Just not on the level of state, kingdom or empire. The democratic polis of the European Middle Ages was the village of the Alpine space, Southern and Western German-speaking HRE, bits of France and Spain, Transylvania and Scandinavia.

The village ruled itself in general assemblies; it elected mayors for a limited period of time; it managed its own finances; it elected sheriffs; laymen juries dealt with criminals. The male heads of households were the citizens, much like in ancient poleis.

Much of this was achieved in the 13th century already. It became threatened and was undermined in most places by centralising states which followed a different logic. Against this de-democratisation, millions of peasants rose in dozens of rebellions.

If you want our Modern Age more democratic, at least in the sense of Antiquity and the Middle Ages (i.e. excluding servants, women etc.), you need these rebellions to succeed and establish stronger, larger confederacies.

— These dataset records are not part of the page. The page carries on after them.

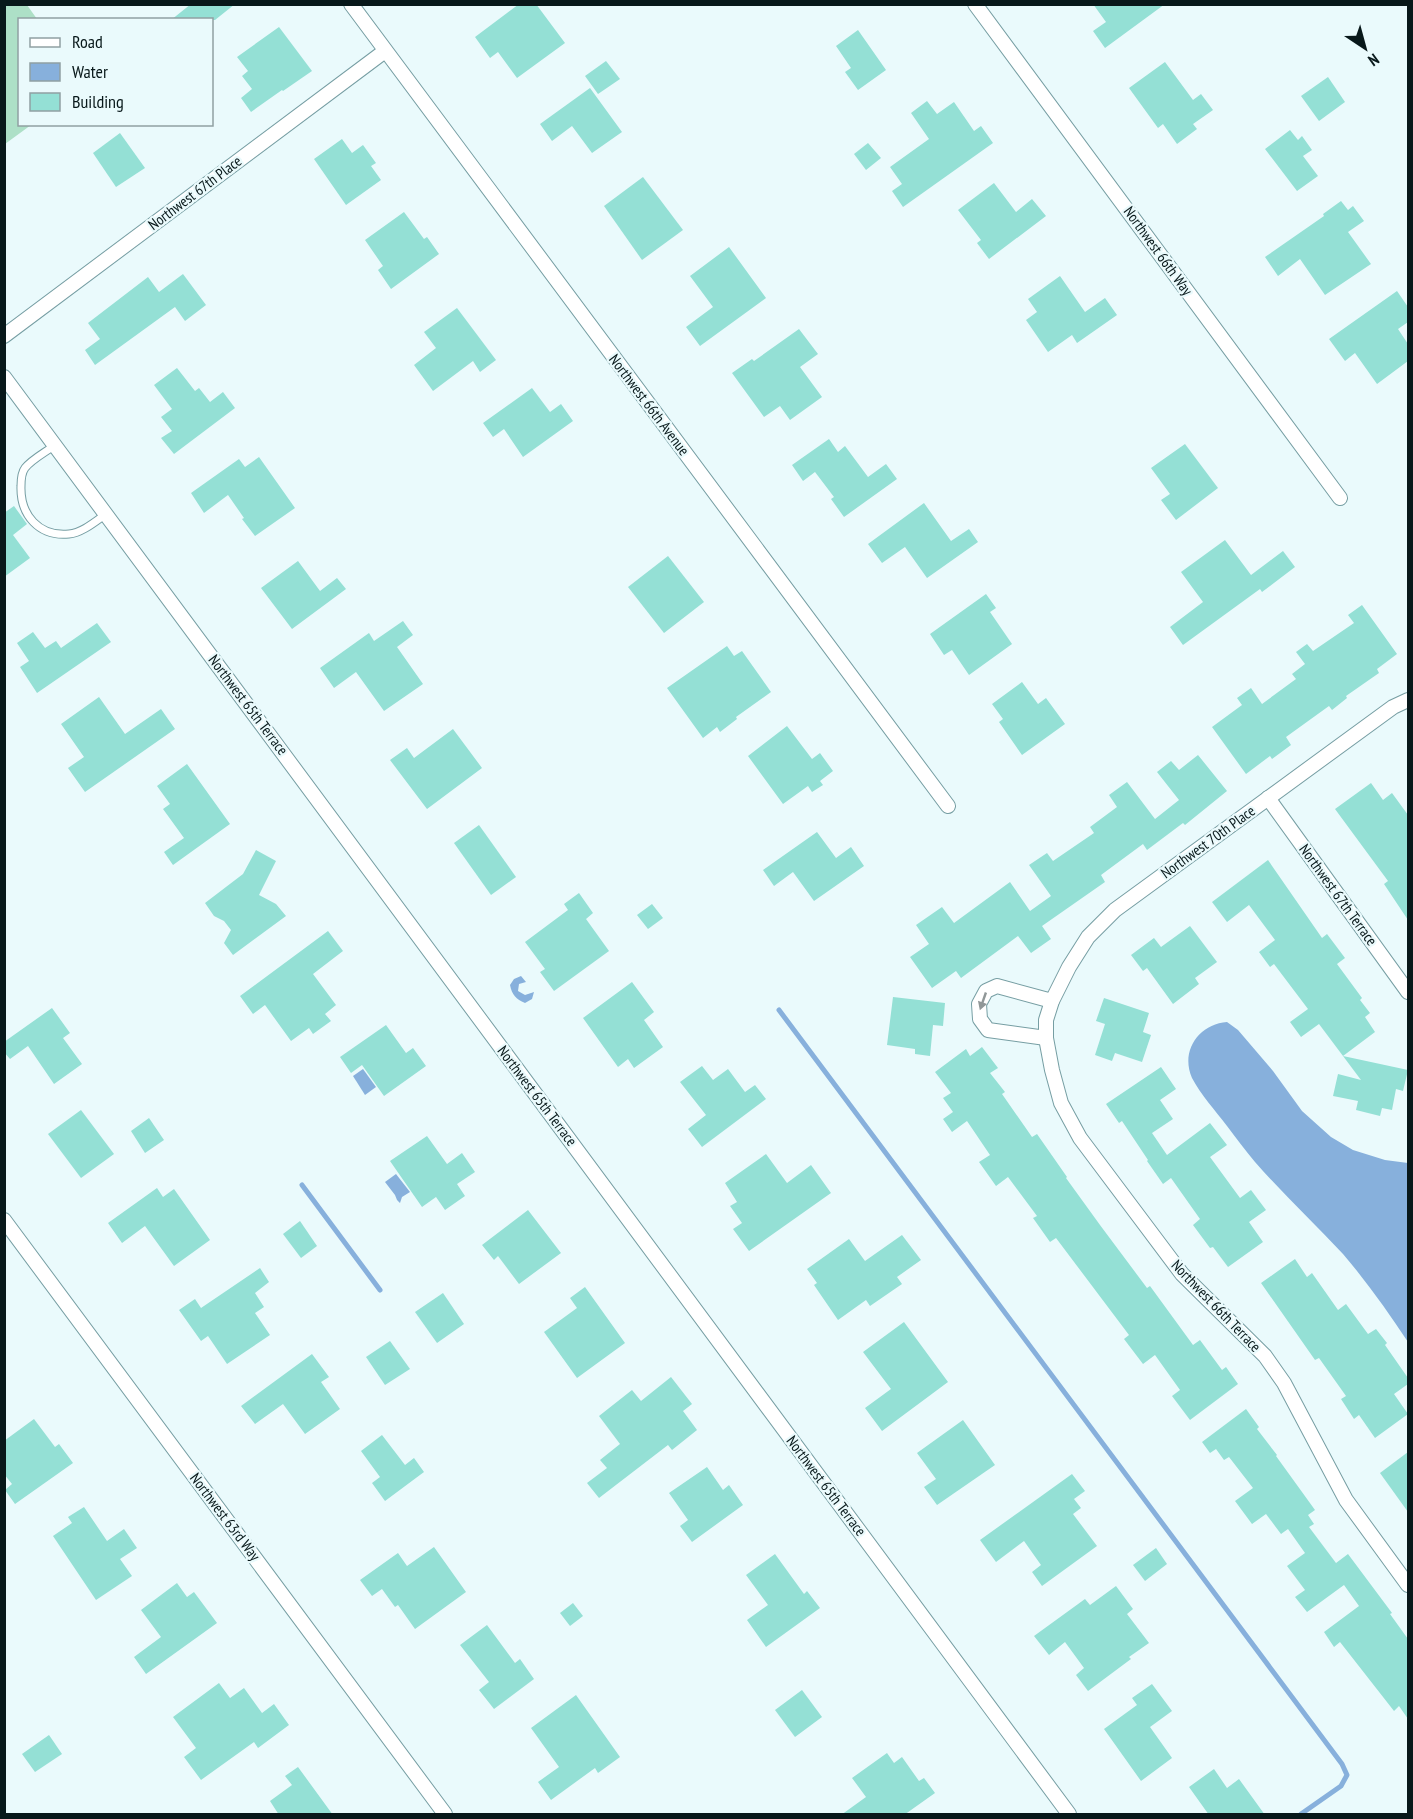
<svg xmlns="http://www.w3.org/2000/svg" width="1413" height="1819" viewBox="0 0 1413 1819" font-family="'PT Sans Narrow',sans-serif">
  <rect width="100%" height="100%" fill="#eafafc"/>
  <polygon fill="#ade0c7" points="5,4 27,5 37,19 20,20 20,124 31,125 5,144"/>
  <g fill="#87b0dc">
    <path d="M 521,976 L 526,982 L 519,984 L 518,991 L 525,995 L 534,992 L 532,999 L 525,1003 C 516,999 512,995 510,985 L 514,979 Z"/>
    <path d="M 1227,1022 L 1238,1030 L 1273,1071 L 1302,1111 L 1331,1137 L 1353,1150 L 1385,1160 L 1408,1163 L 1408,1342 C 1388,1312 1367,1282 1343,1254 C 1314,1223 1283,1194 1255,1162 C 1245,1150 1236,1138 1227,1126 C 1215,1110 1201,1095 1192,1078 C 1180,1051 1199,1024 1227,1022 Z"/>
    <polygon points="363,1069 376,1087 365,1095 353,1076"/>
    <polygon points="396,1174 410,1192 402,1197 400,1203 397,1200 395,1195 385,1182"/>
  </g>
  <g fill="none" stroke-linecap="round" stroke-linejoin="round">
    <g stroke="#87b0dc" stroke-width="5">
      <polyline points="779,1010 1342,1764 1347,1775 1341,1786 1301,1814"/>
      <polyline points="302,1185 380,1290"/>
    </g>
  </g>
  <g fill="#94e0d5">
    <polygon points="191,4 235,4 215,20 171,20"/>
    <polygon points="519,4 536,4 565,43 517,78 498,52 490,58 475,37"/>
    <polygon points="1093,4 1165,4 1105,48 1093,31 1106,22"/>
    <polygon points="279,27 312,71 283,91 282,90 251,112 241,98 252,89 242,76 248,71 237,57"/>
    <polygon points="858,30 886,70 858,90 845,72 851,68 836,46"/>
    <polygon points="606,61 620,79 598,94 585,76"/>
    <polygon points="1165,62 1193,100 1201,94 1213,110 1193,124 1197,129 1177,144 1163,124 1158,128 1129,88"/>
    <polygon points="1328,77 1345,102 1319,121 1301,96"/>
    <polygon points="590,88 622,132 592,153 572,126 552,141 540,124"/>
    <polygon points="927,101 937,114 954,102 974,131 981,126 993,143 903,207 892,191 902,184 890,167 929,139 911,113"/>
    <polygon points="1290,130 1298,140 1302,136 1312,150 1303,156 1318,176 1297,191 1265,149"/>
    <polygon points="120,133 145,168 116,187 93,153"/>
    <polygon points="342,139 352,153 363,145 376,163 371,166 381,180 346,205 314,159"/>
    <polygon points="868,143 881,158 866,170 854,154"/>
    <polygon points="643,177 683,230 642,260 604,206"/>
    <polygon points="994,183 1016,212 1032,199 1046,216 989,259 977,243 981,240 958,210"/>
    <polygon points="1341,201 1348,210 1353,206 1364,221 1348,232 1371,264 1325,295 1300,259 1278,276 1265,257 1324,216 1323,214"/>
    <polygon points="404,212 424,239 427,237 439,254 391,289 378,270 383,266 365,240"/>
    <polygon points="729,247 766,298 700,346 686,327 713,307 690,276"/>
    <polygon points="183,274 206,305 185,321 175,307 95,365 85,350 100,339 88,323 148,277 159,292"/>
    <polygon points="1060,276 1085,312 1105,298 1117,315 1077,343 1072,335 1048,352 1026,320 1037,312 1028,299"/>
    <polygon points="1397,291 1408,307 1408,322 1398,329 1408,344 1408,361 1377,384 1355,353 1345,361 1329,339"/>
    <polygon points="457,308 496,360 480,372 473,361 433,391 414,365 436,348 424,332"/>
    <polygon points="799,329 818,354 800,367 822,397 790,420 780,406 764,417 732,373 752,359 754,361"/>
    <polygon points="177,368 195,391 199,388 210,402 223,392 235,408 174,454 161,438 172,431 161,417 172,409 154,385"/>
    <polygon points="532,388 550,412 561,404 573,421 523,457 504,429 493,437 483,423"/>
    <polygon points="829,439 838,452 845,446 868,477 886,464 897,479 844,517 831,499 834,497 815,472 803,481 792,465"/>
    <polygon points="1185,444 1218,488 1176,520 1161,500 1170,494 1151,468"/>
    <polygon points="259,457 295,508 255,536 242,519 244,518 228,495 204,513 191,493 239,459 245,467"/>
    <polygon points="924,503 951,541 969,529 978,542 927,578 905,547 882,563 868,544"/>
    <polygon points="14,506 27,524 13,535 30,558 4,577 4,513"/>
    <polygon points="1225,540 1251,575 1283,551 1295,567 1262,592 1260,589 1183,645 1170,627 1203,602 1181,572"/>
    <polygon points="668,556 704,602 664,633 628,587"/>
    <polygon points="298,561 320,591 337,578 346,589 292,629 261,588"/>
    <polygon points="986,594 996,608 990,612 1012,644 969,675 952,650 944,655 930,634"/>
    <polygon points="1362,605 1397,654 1377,669 1379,673 1346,696 1347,698 1332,710 1329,706 1286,737 1291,745 1272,759 1270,756 1246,774 1212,727 1242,705 1237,698 1251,688 1262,704 1296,679 1292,674 1305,664 1296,652 1307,644 1313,651 1354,623 1348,615"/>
    <polygon points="403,621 413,635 397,647 423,684 384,711 356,672 334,688 320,668 369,633 374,641"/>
    <polygon points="97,623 111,642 37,693 20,667 29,661 17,643 33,632 45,648 56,641 61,648"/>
    <polygon points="727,646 734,656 742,651 771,692 736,717 737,719 720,732 717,727 703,738 667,688"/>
    <polygon points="1022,682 1038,704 1046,698 1065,724 1022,755 999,722 1003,719 992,704"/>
    <polygon points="99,697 125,734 161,709 175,729 85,792 68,768 84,757 61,724"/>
    <polygon points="787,726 812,759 820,753 833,771 820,781 823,785 812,792 808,786 783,804 748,756"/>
    <polygon points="453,729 482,768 427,809 390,760 407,748 414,758"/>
    <polygon points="1198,755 1227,791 1185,825 1183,823 1147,850 1143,844 1101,875 1105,882 1042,926 1051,939 1031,953 1018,936 961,978 956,971 932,988 910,957 929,944 916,925 942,907 954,923 1010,882 1030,911 1051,896 1029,865 1047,853 1053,861 1094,833 1090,827 1117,807 1109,795 1127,782 1155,819 1179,800 1157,772 1171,761 1179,770"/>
    <polygon points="187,764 230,824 173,865 164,852 184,838 163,809 170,804 157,786"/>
    <polygon points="1371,783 1383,800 1392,793 1408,815 1408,920 1384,884 1388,881 1335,809"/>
    <polygon points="479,825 516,877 491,895 454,843"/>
    <polygon points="817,832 836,858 851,847 864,866 814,901 793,872 774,886 763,870"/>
    <polygon points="256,850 276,861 259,895 276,904 286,916 233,955 224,943 231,930 224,921 214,916 205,903 243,874"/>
    <polygon points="1268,860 1322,938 1327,934 1345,958 1337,964 1362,998 1360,1000 1370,1013 1365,1017 1375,1032 1343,1056 1408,1070 1403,1091 1396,1089 1392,1110 1382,1108 1380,1116 1356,1110 1358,1101 1333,1096 1338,1074 1361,1080 1319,1024 1301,1037 1290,1022 1308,1009 1274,964 1270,967 1259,952 1275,940 1249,905 1227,922 1212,902"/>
    <polygon points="579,893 593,913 586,919 609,951 554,991 540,972 545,969 525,942 568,910 564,904"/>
    <polygon points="652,904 663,918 648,929 637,915"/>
    <polygon points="1190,926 1217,962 1195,978 1199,984 1173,1004 1147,968 1143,971 1131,955 1154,938 1161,947"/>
    <polygon points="328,931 343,951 313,974 336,1005 325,1014 331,1021 313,1034 309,1028 291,1041 265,1005 253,1014 240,996"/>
    <polygon points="632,982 654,1012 644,1020 663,1047 634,1068 628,1059 618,1067 583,1018"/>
    <polygon points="893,997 945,1003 943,1026 933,1025 930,1056 915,1054 915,1049 887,1045"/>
    <polygon points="1104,998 1149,1013 1143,1032 1151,1035 1142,1062 1115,1053 1112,1061 1095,1055 1105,1024 1096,1021"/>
    <polygon points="52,1008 70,1033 63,1038 82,1064 54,1084 28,1046 10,1059 4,1052 4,1042"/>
    <polygon points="386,1025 406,1053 413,1048 426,1066 384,1096 362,1065 351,1073 340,1057"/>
    <polygon points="982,1047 998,1068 990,1073 1005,1092 1002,1094 1032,1137 1037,1134 1067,1177 1066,1178 1100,1225 1147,1288 1150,1286 1193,1345 1200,1340 1222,1370 1226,1367 1238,1384 1190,1420 1172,1396 1180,1390 1155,1355 1143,1364 1124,1339 1129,1335 1056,1238 1050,1242 1033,1218 1037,1216 1008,1177 996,1186 979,1162 990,1155 967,1121 952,1132 943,1119 953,1112 943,1098 951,1093 935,1072 966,1049 970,1056"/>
    <polygon points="702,1066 713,1080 728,1069 745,1092 755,1085 766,1099 702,1147 688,1129 706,1115 680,1082"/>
    <polygon points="1161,1067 1176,1089 1160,1100 1173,1119 1152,1133 1167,1155 1210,1123 1227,1145 1210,1157 1240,1198 1251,1190 1266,1210 1249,1222 1263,1242 1228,1267 1213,1247 1210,1248 1193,1225 1200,1219 1171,1178 1163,1184 1147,1161 1148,1160 1122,1121 1119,1123 1106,1104"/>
    <polygon points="81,1110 114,1154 81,1178 48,1134"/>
    <polygon points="149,1118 164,1140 145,1153 131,1131"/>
    <polygon points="427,1136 447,1164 462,1153 475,1172 457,1184 465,1196 445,1210 436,1197 422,1207 390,1161"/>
    <polygon points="766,1154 787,1183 811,1165 831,1193 749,1251 733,1229 742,1223 730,1206 737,1202 725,1183"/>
    <polygon points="157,1188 163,1197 174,1189 210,1240 174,1266 145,1226 122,1243 108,1223"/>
    <polygon points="528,1210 561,1253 519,1284 498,1256 494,1260 482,1245"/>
    <polygon points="300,1221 317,1246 301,1258 283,1234"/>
    <polygon points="902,1235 921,1260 897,1277 902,1284 870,1306 866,1300 838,1320 814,1285 817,1283 807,1269 849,1239 865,1261"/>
    <polygon points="1295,1259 1307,1277 1312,1273 1338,1310 1346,1304 1368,1334 1376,1329 1387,1343 1385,1345 1408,1378 1408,1384 1394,1394 1408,1414 1375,1438 1359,1415 1354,1419 1341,1399 1346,1396 1319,1358 1315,1360 1261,1283"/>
    <polygon points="260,1268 269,1282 255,1293 264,1307 255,1313 270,1335 227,1364 208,1336 201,1341 179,1310 195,1299 201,1308"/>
    <polygon points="585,1287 625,1343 577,1378 544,1332 577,1308 570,1298"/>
    <polygon points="443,1293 464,1324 437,1343 415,1312"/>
    <polygon points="904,1322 948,1382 882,1431 865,1408 891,1389 863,1352"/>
    <polygon points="390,1341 410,1369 385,1385 366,1357"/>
    <polygon points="312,1354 329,1377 321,1382 340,1409 305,1434 283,1404 255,1424 241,1406"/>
    <polygon points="671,1377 692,1404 683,1411 697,1430 672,1450 668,1445 599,1498 587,1483 607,1468 600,1460 620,1444 599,1416 632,1390 641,1401"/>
    <polygon points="1246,1409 1259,1427 1257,1429 1277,1455 1276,1456 1315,1510 1308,1515 1314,1524 1309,1527 1336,1563 1348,1554 1392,1613 1390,1614 1408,1639 1408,1719 1399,1706 1394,1711 1340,1642 1334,1647 1324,1632 1359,1606 1344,1585 1307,1612 1295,1597 1305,1590 1287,1566 1305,1553 1288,1529 1281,1534 1266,1514 1252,1524 1235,1501 1253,1488 1229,1457 1224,1460 1216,1449 1210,1453 1202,1442"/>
    <polygon points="34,1419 55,1447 59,1444 73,1463 15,1504 5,1490 12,1484 4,1474 4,1441"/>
    <polygon points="963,1420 995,1465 937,1505 924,1487 936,1479 917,1453"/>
    <polygon points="382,1435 405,1465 414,1458 424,1472 385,1501 372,1483 380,1477 361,1451"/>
    <polygon points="1408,1452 1408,1512 1380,1473"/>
    <polygon points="707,1467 723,1490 729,1485 743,1505 692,1542 680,1526 688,1520 669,1493"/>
    <polygon points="1072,1474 1085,1491 1074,1499 1081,1508 1073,1514 1097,1546 1042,1586 1032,1572 1041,1565 1024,1541 996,1562 980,1540"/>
    <polygon points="84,1507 107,1541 124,1529 137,1548 120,1559 132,1576 96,1600 53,1536 72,1523 68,1517"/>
    <polygon points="434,1547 466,1592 415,1629 398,1605 395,1607 382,1589 372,1596 360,1580 398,1553 407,1566"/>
    <polygon points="1156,1548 1167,1564 1145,1581 1133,1565"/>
    <polygon points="775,1554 804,1594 807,1591 820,1608 766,1647 747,1620 768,1605 746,1575"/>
    <polygon points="177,1583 187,1597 194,1592 217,1623 146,1674 134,1657 161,1637 141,1610"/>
    <polygon points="1116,1586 1133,1609 1127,1614 1149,1643 1129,1657 1131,1659 1088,1691 1076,1675 1084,1668 1065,1642 1049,1655 1034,1636 1085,1599 1090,1605"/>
    <polygon points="573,1603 583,1616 570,1626 560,1613"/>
    <polygon points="487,1625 515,1663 520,1659 534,1679 494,1709 479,1690 489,1682 460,1645"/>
    <polygon points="219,1683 230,1698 244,1688 262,1713 274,1704 289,1725 258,1748 254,1742 201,1780 184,1757 196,1748 173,1717"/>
    <polygon points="1152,1684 1172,1711 1150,1727 1172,1758 1141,1781 1104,1729 1137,1705 1132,1698"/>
    <polygon points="802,1690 822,1717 795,1737 775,1710"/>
    <polygon points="576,1695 620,1757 598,1773 595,1768 551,1800 538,1782 559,1767 531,1728"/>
    <polygon points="49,1735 62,1754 35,1772 22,1754"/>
    <polygon points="887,1753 894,1763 902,1757 919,1781 924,1778 935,1793 904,1815 841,1815 866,1797 852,1778"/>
    <polygon points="298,1767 333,1815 279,1815 270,1801 292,1785 285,1776"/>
    <polygon points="1214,1769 1227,1788 1239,1779 1265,1815 1209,1815 1189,1787"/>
  </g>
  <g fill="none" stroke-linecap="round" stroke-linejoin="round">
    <defs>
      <path id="service" d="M 55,445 C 46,452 32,459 25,468 C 22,472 21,480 21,486 C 20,515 39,537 69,534 C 82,533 96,521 106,514"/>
      <g id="minor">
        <polyline points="351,4 948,806"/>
        <polyline points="975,4 1340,498"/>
        <polyline points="4,336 385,51"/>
        <polyline points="4,377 1069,1814"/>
        <polyline points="1408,700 1393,707 1115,910 1088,937 1069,967 1052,1001 1046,1020 1046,1038 1052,1070 1061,1103 1080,1138 1182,1274 1265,1356 1284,1383 1346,1500 1408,1585"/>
        <polyline points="1268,798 1408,992"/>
        <polyline points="1046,1038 988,1030 980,1019 979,1004 986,991 997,986 1052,1001"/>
        <polyline points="4,1220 445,1814"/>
      </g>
    </defs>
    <use href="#service" stroke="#769ea3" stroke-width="9"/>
    <use href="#minor" stroke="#769ea3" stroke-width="16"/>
    <use href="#service" stroke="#fff" stroke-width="7"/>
    <use href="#minor" stroke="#fff" stroke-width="14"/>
  </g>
  <defs><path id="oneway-solid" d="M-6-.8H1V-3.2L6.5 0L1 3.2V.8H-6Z" transform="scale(1.5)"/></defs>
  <use fill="#909798" href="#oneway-solid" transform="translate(983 1001) rotate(109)"/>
  <g text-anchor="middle" stroke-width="4.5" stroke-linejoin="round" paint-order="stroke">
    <g font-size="15" fill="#08181a" stroke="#eafafc">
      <text transform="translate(195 193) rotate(-37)" y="5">Northwest 67th Place</text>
      <text transform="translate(1158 251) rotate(54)" y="5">Northwest 66th Way</text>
      <text transform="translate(649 405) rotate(53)" y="5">Northwest 66th Avenue</text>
      <text transform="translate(248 705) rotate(53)" y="5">Northwest 65th Terrace</text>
      <text transform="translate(1208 842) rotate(-36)" y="5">Northwest 70th Place</text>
      <text transform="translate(1338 895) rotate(54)" y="5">Northwest 67th Terrace</text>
      <text transform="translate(537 1096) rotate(53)" y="5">Northwest 65th Terrace</text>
      <text transform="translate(1216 1306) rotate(46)" y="5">Northwest 66th Terrace</text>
      <text transform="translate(826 1486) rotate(53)" y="5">Northwest 65th Terrace</text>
      <text transform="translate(225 1517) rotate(53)" y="5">Northwest 63rd Way</text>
    </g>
  </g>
  <rect width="1413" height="1819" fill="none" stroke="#08181a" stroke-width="12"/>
  <rect x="18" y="18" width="195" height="108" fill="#eafafc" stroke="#90a0a2" stroke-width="1.5"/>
  <rect x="30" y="38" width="30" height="9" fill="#ffffff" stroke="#90a0a2" stroke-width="1.5"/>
  <text x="72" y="48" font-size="18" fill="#08181a">Road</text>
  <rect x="30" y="63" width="30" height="18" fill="#87b0dc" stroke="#90a0a2" stroke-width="1.5"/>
  <text x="72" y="78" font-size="18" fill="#08181a">Water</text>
  <rect x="30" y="93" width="30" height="18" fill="#94e0d5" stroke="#90a0a2" stroke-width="1.5"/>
  <text x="72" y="108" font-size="18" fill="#08181a">Building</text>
  <g transform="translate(1365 48) rotate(144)" stroke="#eafafc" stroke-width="4.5" paint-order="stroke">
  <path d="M0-4.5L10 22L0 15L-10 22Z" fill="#08181a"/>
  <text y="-9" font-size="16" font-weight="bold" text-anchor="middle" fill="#08181a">N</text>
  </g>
</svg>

Ancient Greek democratic theory would be a nice add-on, something some leaders might use in grand speeches and scholars might write their theses on in their ivory towers. But it wouldn`t make much of a difference because the Late Middle Ages had both their democratic praxis and a theory to base it on - the Christian theory that all humans are images of God.

A spontaneous idea as to how a Medieval-Modernity transition might have gone on in a more democratic fashion:
- Make the Swiss Coniuratio and models of Christian Republics like Calvinist Geneva more active in foreign policy, forging alliances with free towns, supporting peasant rebellions, so that Swiss-like confederacies are established e.g. in Bavaria, Tyrol. From there, you`d have to have the league of democratic confederacies struggle really hard against the forming proto-absolutist monarchies, though.
Actually, I´d be quite interesting to see how such a timeline would develop... Unfortunately, I don`t have time to write it myself.
 
Okay, we all know about Plato's republic. But what about the ancient greeks who defended democracy? Notable among htem were democritus and Protagoras.

Say their works survive in an ancient greek monastery, translated into italian and latin during the 1470's.

How does the world develop in this situation?

You have Cicero. Not a democrat, but a person advocating a mixed regime. And his work survived.